In fact, Britain texted me at least twice every day; each morning, he would say ‘good morning sleeping beauty’, and at the end of the day he’d simply say ‘sweet dreams’. I’m sure I could have found a way to avoid him by now and end our friendship, but…deep down, after everything, I still feel like I’m meant to save him...redeem him. Not to mention the fact that he was the only one that could really help me stop Bianca – he was the only one that knew what or who Bianca was.
On my really sleepless nights - the nights that I was worried about Madison, about all of us – I’d gather all my courage and text Britain first. He seemed to enjoy the privacy of the later hour when I’d talk to him. I played dumb with him, let him think that my memory was absent once again. I took on the role of the confused, damaged girl. Sometimes I thought he could see right through the vague responses I’d give to his random questions or comments. I always found a way to hide my true intent for still speaking to him, which was to keep tabs on where and what Bianca was doing. So far, she’d kept her distance from both me and Draven, but I didn’t trust her to keep that pattern. I think that’s what keeps me up more than anything: her…fearing her. Talking to Britain, even if it is behind Draven’s back, makes me feel in control of an uncontrollable circumstance.
Draven and everyone else wanted me to broadcast to Britain and anyone else that cared to ask that I was wide awake and unstoppable; instead, I hid them all from each other. No one knew I talked to Britain, and Britain didn’t know that I always have and always will love Draven. I have no doubt that Britain was watching my every move and knew that I spent my days either at my house or Draven’s, but I never gave him the impression that Draven was more than a friend…that almost made me feel guilty, but then I’d remind myself that I had to keep Draven safe – even if he didn’t think he was in danger.
I whispered Madison’s name, and when she didn’t move I looked down at my phone and ran my fingertips across the screen. Each time I would text first, my heart would race and my stomach would turn…I felt like I was teasing the devil. I climbed out of my bed and slowly crept to the staircase that led to the studio. The sound of my father’s guitar, the sound that always played in my home, grew louder as if to scold me. I looked all around myself as I entered the studio halfway, expecting to see him, but he was hiding... he was close; I could feel his energy. His protection.

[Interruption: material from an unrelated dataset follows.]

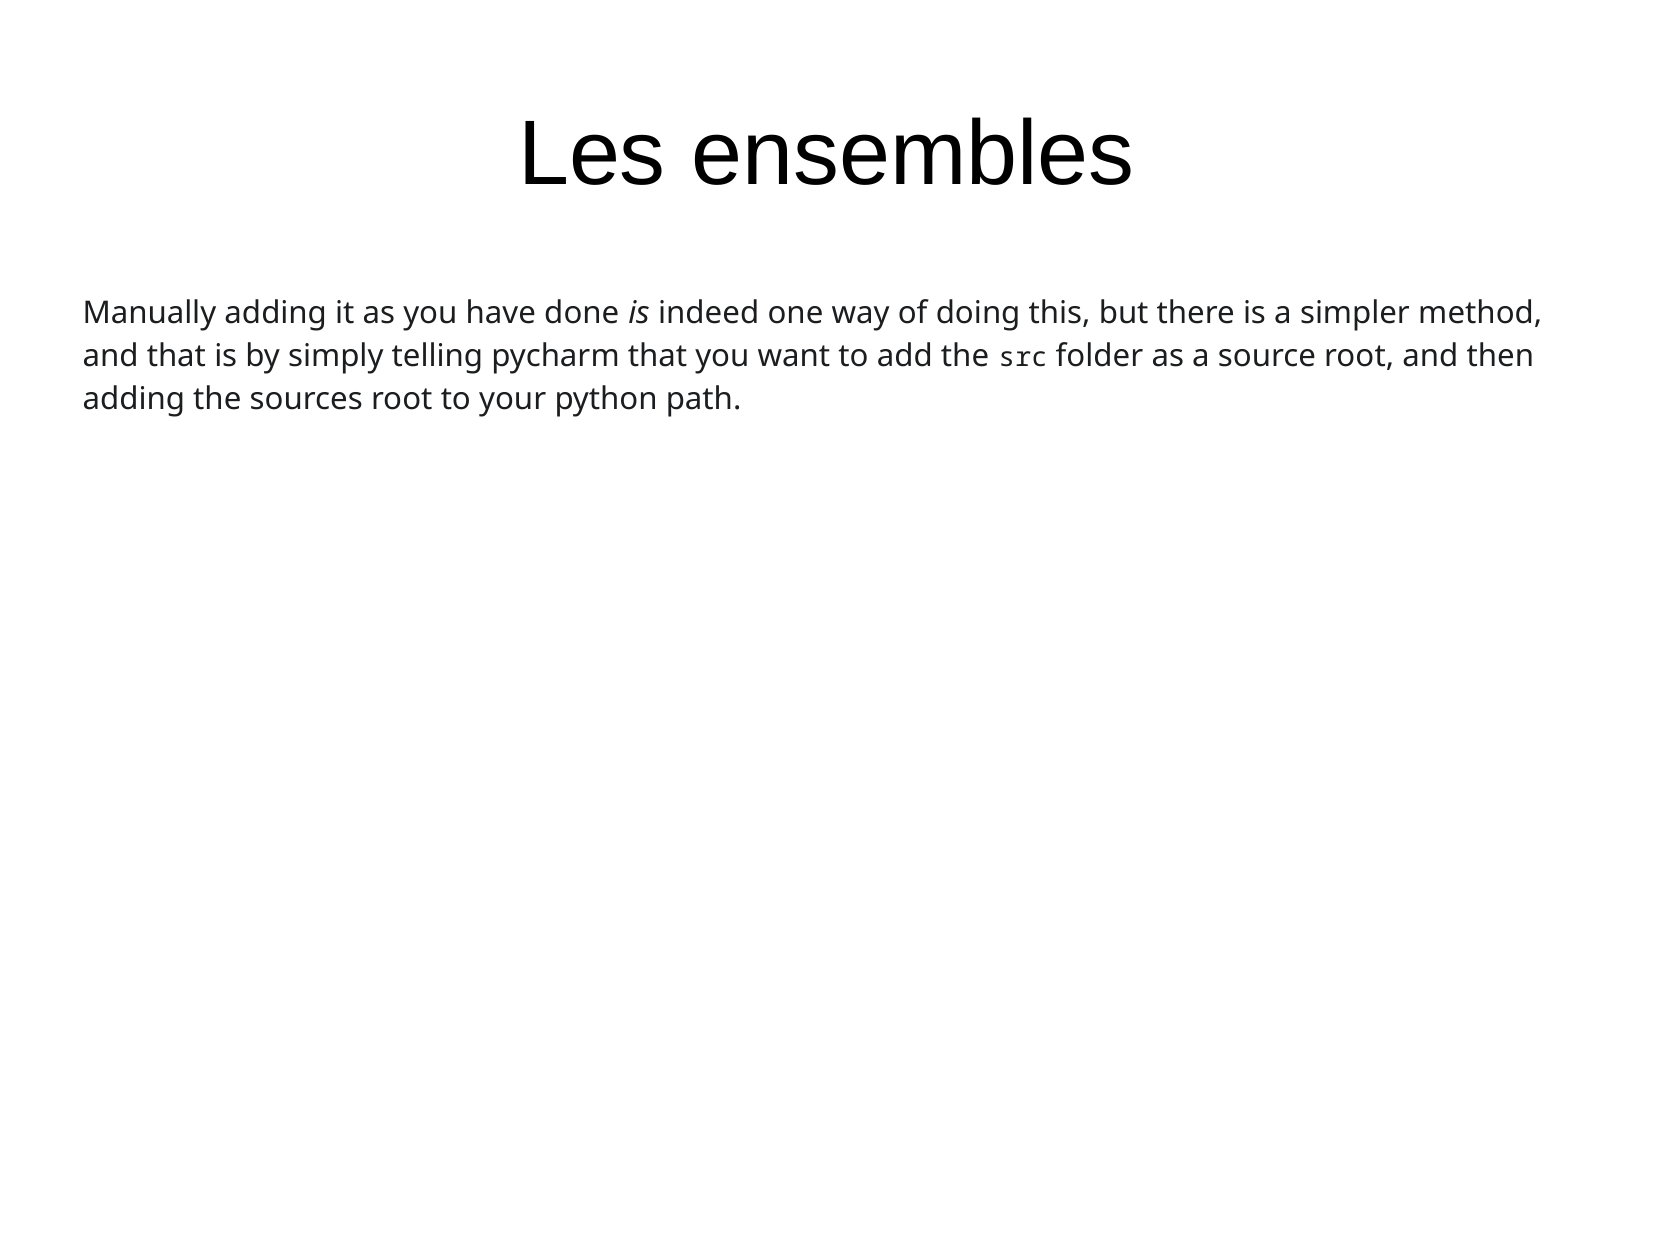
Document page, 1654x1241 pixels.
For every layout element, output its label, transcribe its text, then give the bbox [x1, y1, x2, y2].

list Manually adding it as you have done is indeed one way of doing this, but there is a simpler method, and that is by simply telling pycharm that you want to add the src folder as a source root, and then adding the sources root to your python path. [82, 290, 1571, 1010]
title Les ensembles [82, 49, 1571, 257]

I walked over to the black leather couch that centered the room and curled up against the arm. My fingers trembled as I dialed Britain’s number in my phone. I deleted every text he sent and made sure his name wasn’t in my contacts. I doubted that Draven would ever look through my phone, but I covered my tracks anyway. I knew he wouldn’t understand that what I was doing was protecting us…Draven’s jealous streak was as strong as - if not stronger than - mine. You’d think that as long as we’ve been together, we’d be past that point in our relationship. I talked to Kara about it; she thought we both still had it because we were forced to spend so much time apart growing up. That now, more than ever, we both feared we’d forget each other.
She understood the pain of separation; she hasn’t seen her husband in almost six months, and he told her yesterday that he’d be gone at least another six. He did make plans for them to meet in Paris for a few weeks, but she told him that it would have to wait because she needed to take care of me. I argued with her, but I lost – she’s not really speaking to me right now either. I squinted my eyes closed as the idea of pushing everyone I love away came to me. I didn’t mean to. All I wanted was for everything to be right; my only problem is, it’s never been right; we were broken people looking for a peace that was as fleeting as the breath that leaves our bodies.